VICTORY SCARS, ONGOING FIGHT

At times, Dr Jennifer Mamby-Alexander’s reality seemed ready to overwhelm her.

“There are some days when I get up and I just want to bawl, but I have so much to do I can’t stop to bawl. ... When I remember that I should have cried, I just laugh. But I wanted to be here for my children. I didn’t want anybody else to bring them up. My mother is 105 and half years old and lying in the bed, so why am I crying?” she asked.

Two decades later, she is still experiencing some discomfort and has to make adjustments to her clothes because of the curvature in her back.

Although sometimes she gets depressed, she remains grateful to God.

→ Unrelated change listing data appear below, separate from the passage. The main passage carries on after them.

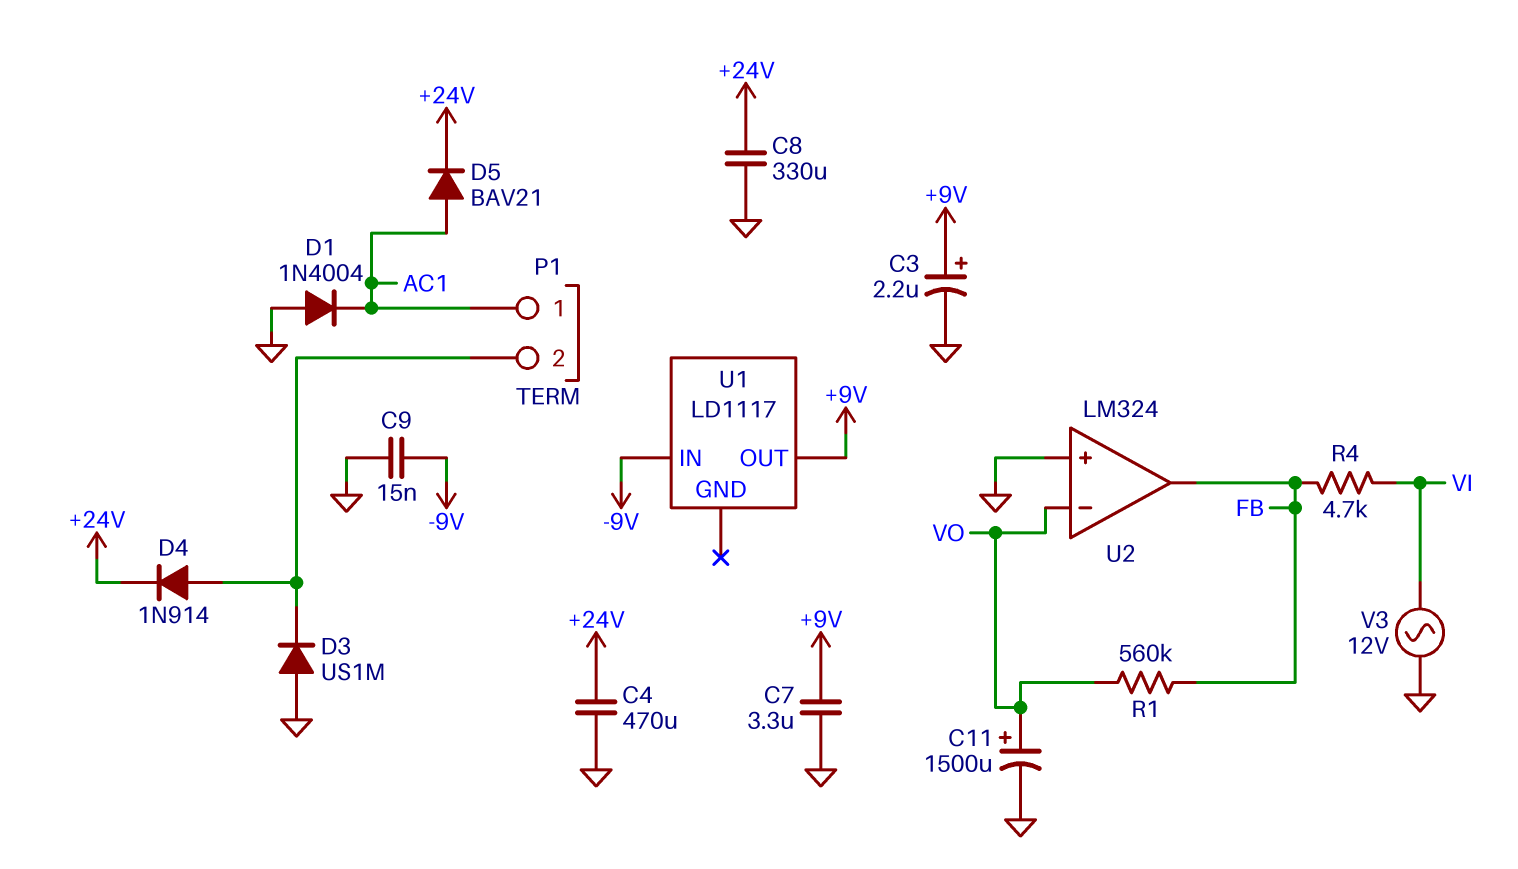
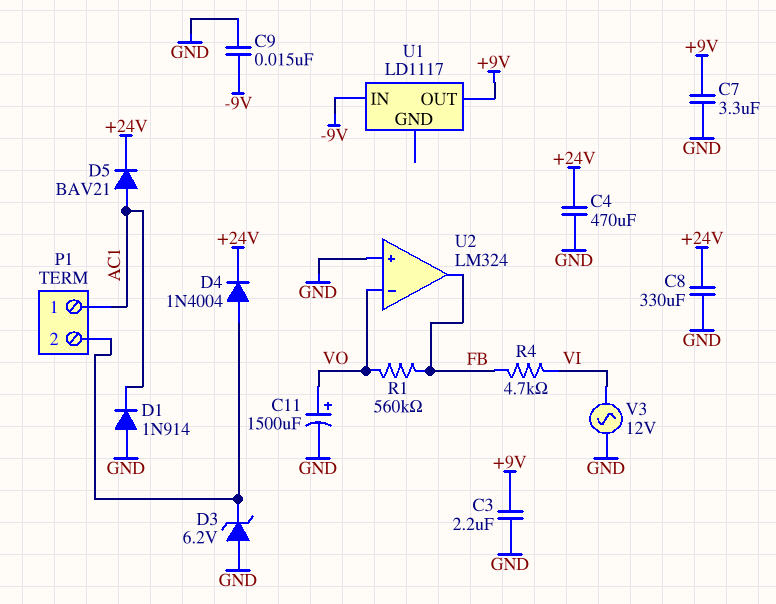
C3: 2.2uF (plus +9V, minus GND) -> 2.2uF (+9V, GND)
D1: diode 1N4004 (A GND, K AC1) -> diode 1N914 (A GND, K AC1)
D3: diode US1M (A GND, K P1/2) -> zener 6.2V (A GND, K P1/2)
D4: diode 1N914 (A P1/2, K +24V) -> diode 1N4004 (A P1/2, K +24V)

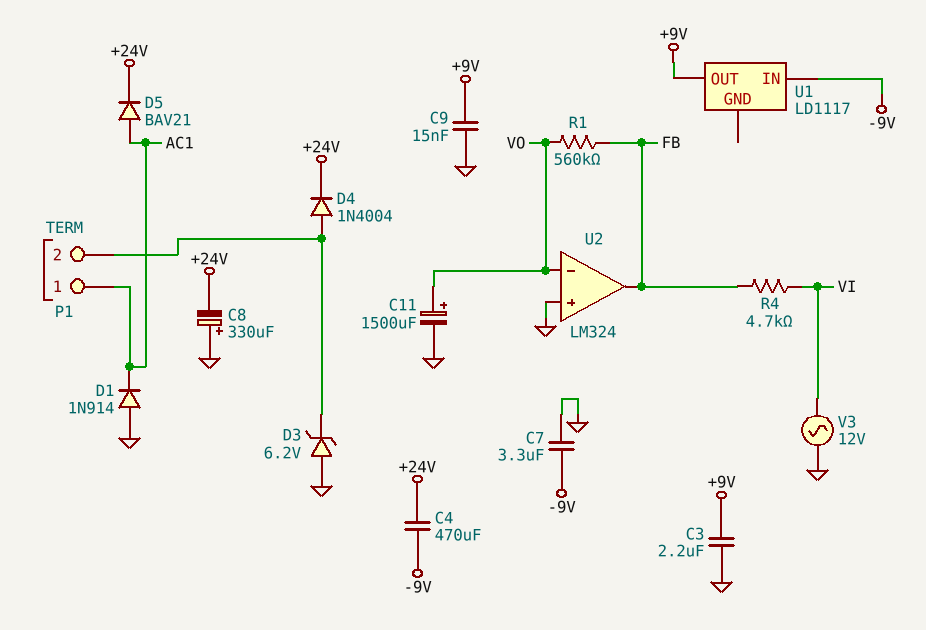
C4: 470uF (+24V, GND) -> 470uF (+24V, -9V)
C7: 3.3uF (+9V, GND) -> 3.3uF (-9V, GND)
C8: 330uF (+24V, GND) -> 330uF (plus GND, minus +24V)
C9: 15nF (-9V, GND) -> 15nF (+9V, GND)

“I have come out of the battlefield with evidence of the fight, but I am still standing,” she said, labelling the marks on her chest, having gone through a double mastectomy with reconstructive surgery, as victory scars.

But Mamby-Alexander still has another fight in her.

Her home community of Hope Pastures was built with underground electricity connections. The aesthetics were a major pull for the owners and they planted a variety of trees.

But the Jamaica Public Service (JPS) said the underground system was dead and too expensive to restore. It discontinued the use of the underground system and forced the residents to pay for a new overhead one.

“Over my dead body,” she said of giving up that battle, recalling how the family suffered major medical distress when her then 103-year-old mother fell twice while making her way in the dark and had to be hospitalised with broken bones.

The residents lost the battle with JPS in court, but it’s not over for Mamby-Alexander.

The greatest irony, she said, is that the underground system allowed the community to be adorned with trees of various kinds over many decades. Now, the JPS is cutting some of those trees as its wires are now making contact.

“Manor Park Estate had underground power, and after Hurricane Gilbert, they put them overhead and didn’t ask them (residents) to pay for it. They made people in Hope Pastures pay for it. That’s why we are in court. I must win that fight. Must!” she insisted.

Jennifer Mamby-Alexander comes from a family of fighters.

At age 101, her mother, Isola Mamby, walked to Mountain Spring with the assistance of a walker. She contracted COVID-19 at 103 years and survived. Jennifer, too, would contract COVID.

Super proud of her three grown sons - Mark, Gregory and Russell - and granddaughter, Mamby-Alexander hopes to be around for many more years.